Yeah, most of the medicinal honeys, as you speak of do come from New Zealand. I know my daughter does home health care. And she was talking about how they use the medicinal honey, for bed sores as opposed to using again, more antibiotics, more steroids to get away from the overuse of those, so they're not effective for the elderly, that she's actually using medicinal honey. So I thought that was so interesting, but there's so many things that honey can be used for medicinally it's amazing.

Ellen Gustafson:

It it is. And you know, I think it really goes like the full gamut of auto immune to, you know, things like a common cold to, you know, stomach issues. And so, really good too. To understand a little bit more about honey, I know that you are going to share some recipes on our Facebook page. I think a great drink that you make with honey, some hot honey, and to your honey Crescent butter rolls, right?

Tish Woods:

Yes, yeah, I'm going to do some video clips, showing you some recipes. And I'm going to use some my local honey here, they always say it's good to use local honey from wherever you live. And that also helps with allergies. So if you have seasonal allergies, and you are eating local honey, it will help your symptoms reduce because you're getting tiny, tiny bits of what is making you allergic, but you're getting tiny bits. So it's it gets your system acclimated to it. But kind of I just wanted wrap up. Why this is so important. Like, again, I all the Bee stuff.

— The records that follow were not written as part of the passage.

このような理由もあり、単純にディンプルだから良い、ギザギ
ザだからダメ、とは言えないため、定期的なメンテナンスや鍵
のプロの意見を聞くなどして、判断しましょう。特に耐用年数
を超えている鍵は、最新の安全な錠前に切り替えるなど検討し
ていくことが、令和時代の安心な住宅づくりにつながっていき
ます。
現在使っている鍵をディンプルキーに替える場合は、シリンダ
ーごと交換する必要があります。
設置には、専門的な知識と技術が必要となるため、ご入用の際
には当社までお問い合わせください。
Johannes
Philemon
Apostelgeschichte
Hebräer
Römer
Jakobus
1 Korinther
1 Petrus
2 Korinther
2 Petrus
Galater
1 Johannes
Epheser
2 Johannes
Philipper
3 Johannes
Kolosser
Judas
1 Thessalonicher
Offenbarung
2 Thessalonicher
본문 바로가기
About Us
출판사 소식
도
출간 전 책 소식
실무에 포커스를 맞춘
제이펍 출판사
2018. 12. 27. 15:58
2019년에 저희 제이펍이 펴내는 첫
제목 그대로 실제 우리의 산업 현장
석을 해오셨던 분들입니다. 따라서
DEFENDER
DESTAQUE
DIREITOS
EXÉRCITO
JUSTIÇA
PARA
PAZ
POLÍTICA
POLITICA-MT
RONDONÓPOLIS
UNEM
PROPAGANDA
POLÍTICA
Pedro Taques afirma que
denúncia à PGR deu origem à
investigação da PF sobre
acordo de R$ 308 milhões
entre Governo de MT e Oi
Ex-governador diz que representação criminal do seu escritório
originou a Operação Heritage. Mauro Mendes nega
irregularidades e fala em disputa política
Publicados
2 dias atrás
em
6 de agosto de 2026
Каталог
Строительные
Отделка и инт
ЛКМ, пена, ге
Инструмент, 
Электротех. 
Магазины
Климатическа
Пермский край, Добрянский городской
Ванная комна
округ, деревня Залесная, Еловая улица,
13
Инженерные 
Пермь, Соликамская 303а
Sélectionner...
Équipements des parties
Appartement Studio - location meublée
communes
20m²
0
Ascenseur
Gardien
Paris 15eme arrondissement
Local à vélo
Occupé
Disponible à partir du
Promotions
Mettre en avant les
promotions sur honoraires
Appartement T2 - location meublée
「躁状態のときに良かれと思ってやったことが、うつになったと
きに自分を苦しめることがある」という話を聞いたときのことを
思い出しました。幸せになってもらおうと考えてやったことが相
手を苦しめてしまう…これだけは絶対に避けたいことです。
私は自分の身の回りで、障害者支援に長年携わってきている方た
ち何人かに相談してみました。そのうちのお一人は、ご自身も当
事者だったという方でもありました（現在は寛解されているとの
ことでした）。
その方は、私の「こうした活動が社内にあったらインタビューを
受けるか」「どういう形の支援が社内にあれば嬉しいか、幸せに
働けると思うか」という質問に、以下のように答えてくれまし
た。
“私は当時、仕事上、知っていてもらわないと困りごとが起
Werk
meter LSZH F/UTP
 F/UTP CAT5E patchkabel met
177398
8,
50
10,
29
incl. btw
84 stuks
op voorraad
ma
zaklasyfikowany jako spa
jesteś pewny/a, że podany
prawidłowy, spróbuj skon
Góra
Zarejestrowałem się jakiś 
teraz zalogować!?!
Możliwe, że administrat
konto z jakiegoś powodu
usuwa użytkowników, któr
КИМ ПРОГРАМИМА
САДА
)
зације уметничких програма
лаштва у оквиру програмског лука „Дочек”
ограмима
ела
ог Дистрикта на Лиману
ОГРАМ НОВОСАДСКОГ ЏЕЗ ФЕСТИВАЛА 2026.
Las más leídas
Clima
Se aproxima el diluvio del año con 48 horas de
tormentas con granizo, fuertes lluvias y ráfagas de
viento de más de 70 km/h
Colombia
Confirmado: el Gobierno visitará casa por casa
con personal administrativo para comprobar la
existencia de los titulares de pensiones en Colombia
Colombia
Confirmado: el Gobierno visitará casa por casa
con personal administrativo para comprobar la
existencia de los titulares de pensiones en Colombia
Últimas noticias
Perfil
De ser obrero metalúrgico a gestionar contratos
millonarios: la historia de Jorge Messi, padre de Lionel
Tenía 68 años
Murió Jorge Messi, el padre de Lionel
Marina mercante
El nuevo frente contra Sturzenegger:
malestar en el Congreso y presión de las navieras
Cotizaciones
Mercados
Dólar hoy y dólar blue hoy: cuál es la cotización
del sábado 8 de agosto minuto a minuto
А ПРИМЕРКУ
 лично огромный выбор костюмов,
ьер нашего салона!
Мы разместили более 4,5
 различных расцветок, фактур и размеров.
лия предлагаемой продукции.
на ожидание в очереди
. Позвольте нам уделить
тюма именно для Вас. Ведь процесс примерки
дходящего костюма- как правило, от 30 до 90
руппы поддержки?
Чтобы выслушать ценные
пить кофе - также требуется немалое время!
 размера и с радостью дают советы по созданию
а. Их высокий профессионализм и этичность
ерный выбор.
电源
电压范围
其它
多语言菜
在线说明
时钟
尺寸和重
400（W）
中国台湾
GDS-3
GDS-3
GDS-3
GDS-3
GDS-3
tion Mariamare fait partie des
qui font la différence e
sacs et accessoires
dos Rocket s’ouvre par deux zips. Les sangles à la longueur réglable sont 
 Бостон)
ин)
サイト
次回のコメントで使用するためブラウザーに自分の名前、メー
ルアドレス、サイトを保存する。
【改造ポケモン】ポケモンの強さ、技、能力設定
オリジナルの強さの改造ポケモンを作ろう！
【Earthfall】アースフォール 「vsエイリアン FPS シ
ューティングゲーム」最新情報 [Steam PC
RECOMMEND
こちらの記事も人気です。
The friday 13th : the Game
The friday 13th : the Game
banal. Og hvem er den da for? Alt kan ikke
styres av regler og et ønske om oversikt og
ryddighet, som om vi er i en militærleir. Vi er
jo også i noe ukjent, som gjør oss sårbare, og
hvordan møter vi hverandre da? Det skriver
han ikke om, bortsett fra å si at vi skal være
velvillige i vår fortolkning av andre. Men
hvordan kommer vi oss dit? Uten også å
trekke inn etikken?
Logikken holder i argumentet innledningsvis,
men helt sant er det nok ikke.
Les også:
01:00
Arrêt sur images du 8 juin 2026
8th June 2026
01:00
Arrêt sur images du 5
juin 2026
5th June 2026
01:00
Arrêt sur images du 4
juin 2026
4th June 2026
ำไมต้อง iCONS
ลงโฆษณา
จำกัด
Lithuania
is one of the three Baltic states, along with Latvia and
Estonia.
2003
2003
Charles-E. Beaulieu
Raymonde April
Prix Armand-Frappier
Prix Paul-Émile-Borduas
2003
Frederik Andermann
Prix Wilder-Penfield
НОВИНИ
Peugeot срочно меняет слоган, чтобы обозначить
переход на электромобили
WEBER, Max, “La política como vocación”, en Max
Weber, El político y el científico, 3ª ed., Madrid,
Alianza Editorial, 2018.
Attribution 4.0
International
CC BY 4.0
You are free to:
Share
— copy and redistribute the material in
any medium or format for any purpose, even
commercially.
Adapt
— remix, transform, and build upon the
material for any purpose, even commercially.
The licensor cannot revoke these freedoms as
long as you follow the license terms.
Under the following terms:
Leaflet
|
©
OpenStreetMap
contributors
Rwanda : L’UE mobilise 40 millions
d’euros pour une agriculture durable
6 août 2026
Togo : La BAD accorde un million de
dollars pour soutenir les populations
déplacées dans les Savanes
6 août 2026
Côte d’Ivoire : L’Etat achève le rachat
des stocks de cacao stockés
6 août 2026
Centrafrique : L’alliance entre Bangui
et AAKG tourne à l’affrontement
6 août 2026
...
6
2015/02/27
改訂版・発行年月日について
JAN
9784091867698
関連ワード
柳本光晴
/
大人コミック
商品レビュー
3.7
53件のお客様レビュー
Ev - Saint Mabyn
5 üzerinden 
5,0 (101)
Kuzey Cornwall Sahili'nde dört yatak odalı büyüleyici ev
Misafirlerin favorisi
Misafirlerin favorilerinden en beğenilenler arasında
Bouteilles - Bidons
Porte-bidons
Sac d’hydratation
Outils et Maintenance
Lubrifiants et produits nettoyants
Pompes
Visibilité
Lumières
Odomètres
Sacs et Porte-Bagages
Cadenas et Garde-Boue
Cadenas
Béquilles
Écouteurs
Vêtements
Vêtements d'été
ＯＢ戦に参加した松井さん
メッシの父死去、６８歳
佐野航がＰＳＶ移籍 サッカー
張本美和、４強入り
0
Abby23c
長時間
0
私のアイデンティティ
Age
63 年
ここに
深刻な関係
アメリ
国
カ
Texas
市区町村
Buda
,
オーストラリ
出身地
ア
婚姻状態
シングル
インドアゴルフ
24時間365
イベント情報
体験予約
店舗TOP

But why it's so important to go out and find yourself a new hobby, a new something to do. You know, we want to make sure that we're just keeping our minds going. We're keeping new interests that get us excited. I can't tell you how many new people I have met through doing us. And actually the one girl Bridgette she's the reason that I started pickleball No way. Are you coming from? Yeah, she had mentioned that she was going to take this, you know, pickleball introductory session, I said I'll come to you know, you're you're getting out there, you're meeting new people, you're exposing yourself to new experiences. So it really reminded me of that movie, I think it was from was it early 2000s. From Jim Carrey, called The Yes Man. And if you haven't seen it, you really should, because it's this idea that he has to say yes to everything. You know, he was this negative kind of person. He was always saying no. And he's going to turn around and say yes to everything he can say no. But by the end of the movie, he's just so embracing this Yes, philosophy. And I want every one of our listeners to really start embracing this Yes, philosophy of trying new things and getting out there. And it it's not about being perfect. It's just about finding your joy. That's really been the gist of, of, of my last few years, finding joy in those little things and everything that you can do.

Ellen Gustafson:

I like that. It's so so inspirational for me. I'm going to be going to my first pickleball class tomorrow. So maybe I'll meet someone there who invites me to a beekeeping class.

Tish Woods:

You never know where all these things can lead to. So no, but I want everyone to be a little bit of Jim Carrey this week. And I want everyone to find something that they would have typically said no to. I want you to say yes. And see what happens.

Ellen Gustafson:

All right. We'll report back next week. How about that?

Tish Woods:

Well, misters I want everyone to have an absolutely joy filled week. And until next Wednesday.